If you’ve ever tried to calculate your “carbon footprint“–the measure of the greenhouse gas emissions you create directly or indirectly as you live your life–then you know that your footprint grows larger and larger with each trip you take on an airplane. Like the cars we drive, the planes we fly in burn lots of fossil fuels and emit greenhouse gases as a result.

This photo from NASA shows how the particles and condensation--contrails--left in the wake of jet airplanes effect cloud formations that attract and trap the sun's radiation thereby contributing to harmful climate change.
According to a forthcoming study from Standford engineering professor Mark Jacobson, “commercial aircraft flights have contributed between four to eight percent of global surface warming since air temperature records began in 1850.” You can read more about the complex scientific interactions that cause this warming here. In the meantime, let’s focus on the ways in which the professor thinks the airline industry and the flying public it serves can start to fix the problem.
First, we can reduce the amount of fossil fuels we need to burn per flight by reducing the weight of airplanes and the cargo they carry. The lighter the plane, the less greenhouse-gas emitting fossil fuel it needs to burn.
Second, airlines must switch to hydrogen-based fuels that result in emissions that don’t create the same contrail problems caused by carbon-based fuels in use today. Hydrogen-based jet fuels are already being used for the space shuttle, but it will cost lots of $ and take some time before they can be safely developed and widely deployed in the world’s commercial airline fleet.
(Of course the third option is that we all fly a lot less, but that’s a topic for another post).
So what does this have to do with baggage fees?

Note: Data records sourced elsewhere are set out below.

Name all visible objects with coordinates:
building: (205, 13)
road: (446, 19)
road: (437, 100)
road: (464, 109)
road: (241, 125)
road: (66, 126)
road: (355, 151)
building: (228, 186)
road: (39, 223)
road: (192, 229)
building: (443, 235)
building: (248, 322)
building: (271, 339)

My hope is that fees for extra bags help us rethink how much we take along on trips. If we travel lighter to avoid paying the fees, then the plane doesn’t need to burn as much fuel to get us there. Those extra outfits, pairs of shoes, etc. come with an environmental cost. Confronting that cost in dollars and sense is one way to get us to start changing our habits and expectations surrounding airline travel
Airlines are thinking “green” with these new fees, but not necessarily in the environmental sense. To them it is all about the $$$. Nonetheless, if we are going to get serious about slowing global warming and all its disastrous effects, then airlines must be able to seize on new more efficient technology that will reduce the negative climate imapcts of air travel. Let’s make a deal with the airlines: We’ll live with the higher fees, if they are willing to up investment in new cleaner technology.